Problem. Reproduce the listing in full, exactly as written, but without images.

Input data.
※ ※ ※
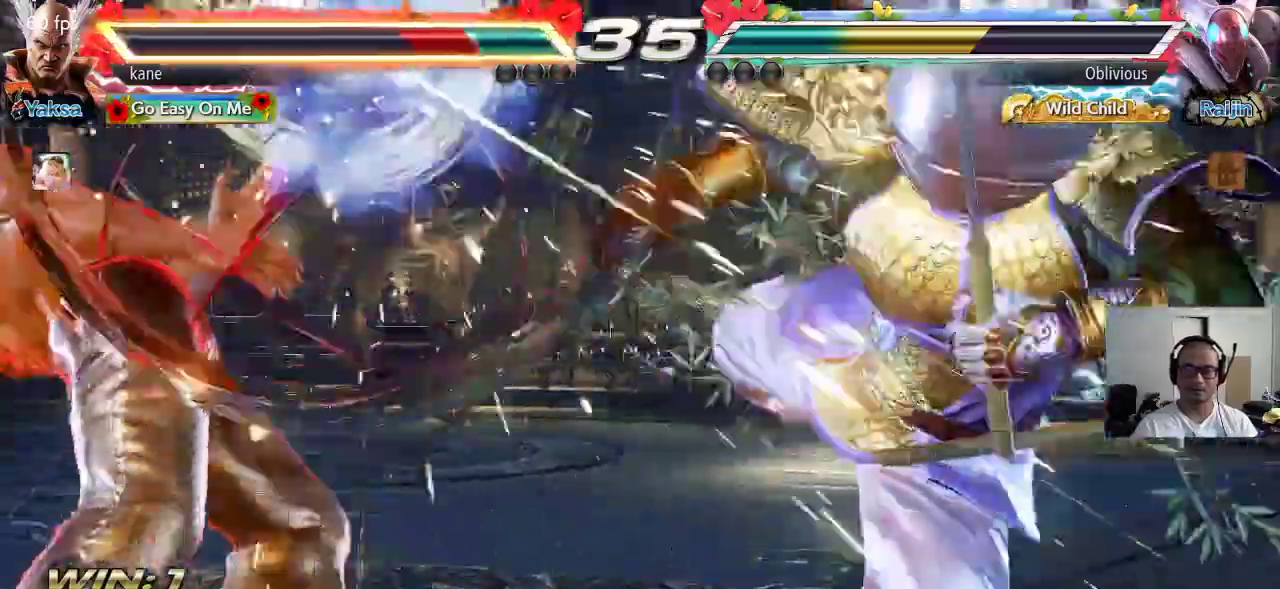
{"buttons": [], "left_stick": "center", "events": [[183, "left_stick", "center"]]}
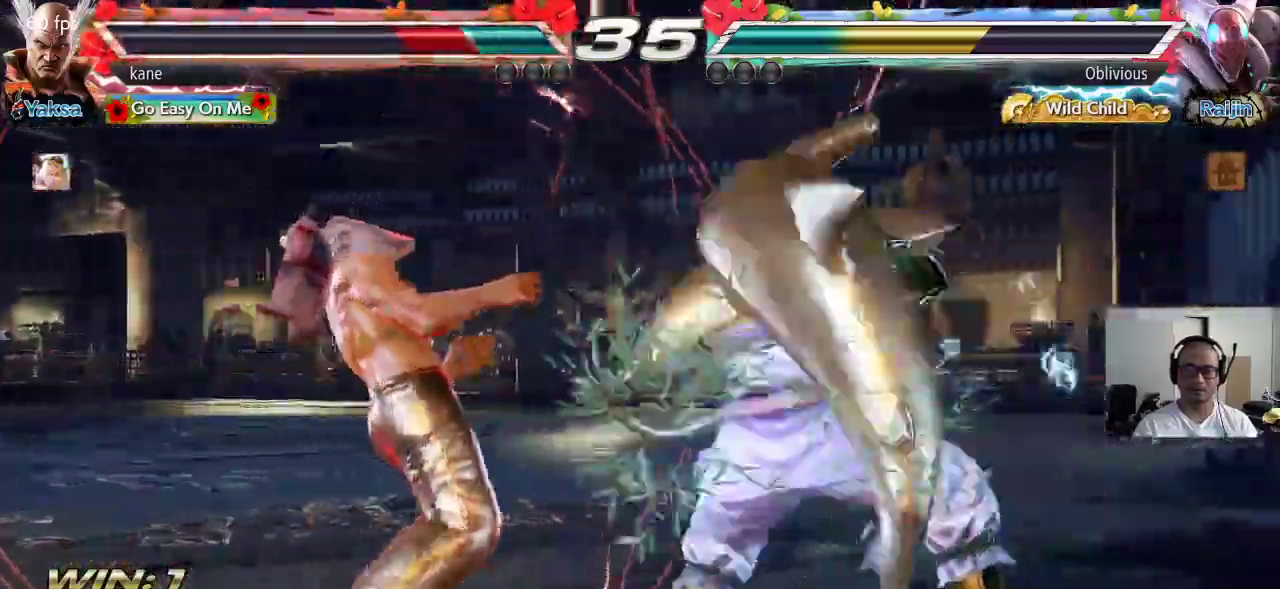
{"buttons": [], "left_stick": "center", "events": []}
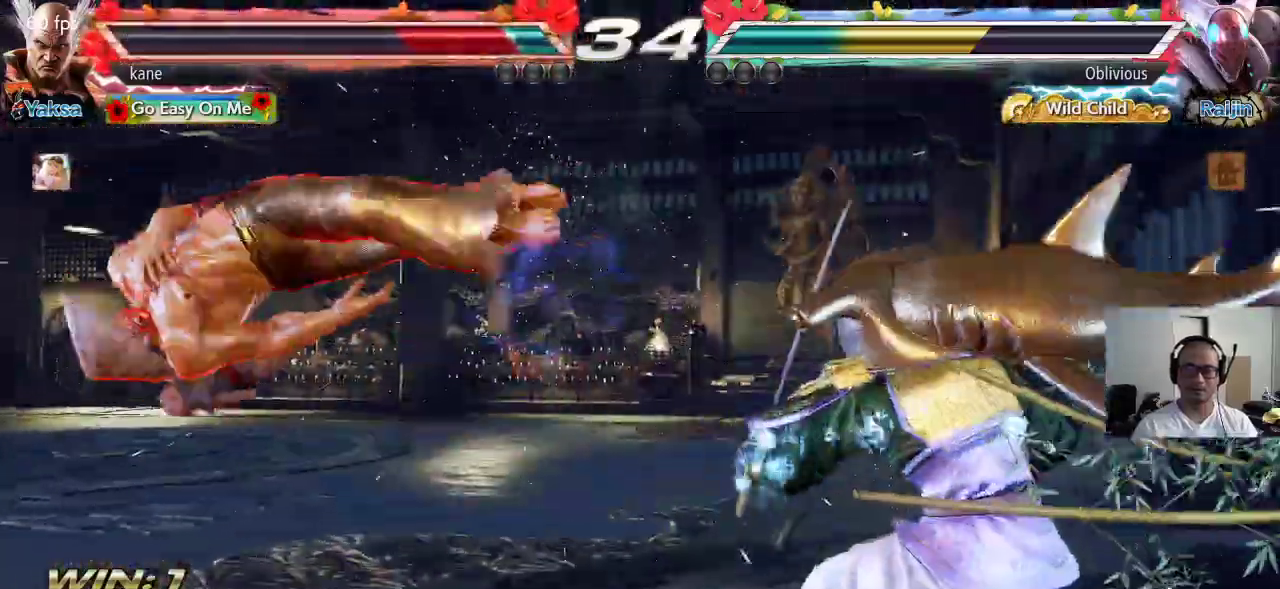
{"buttons": ["TRIANGLE"], "left_stick": "center", "events": [[233, "SQUARE", "down"], [300, "TRIANGLE", "down"], [317, "SQUARE", "up"], [367, "TRIANGLE", "up"], [400, "SQUARE", "down"], [467, "TRIANGLE", "down"], [483, "SQUARE", "up"]]}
※ ※ ※
Solution for this problem.
{"buttons": [], "left_stick": "center", "events": [[183, "left_stick", "center"]]}
{"buttons": [], "left_stick": "center", "events": []}
{"buttons": ["TRIANGLE"], "left_stick": "center", "events": [[233, "SQUARE", "down"], [300, "TRIANGLE", "down"], [317, "SQUARE", "up"], [367, "TRIANGLE", "up"], [400, "SQUARE", "down"], [467, "TRIANGLE", "down"], [483, "SQUARE", "up"]]}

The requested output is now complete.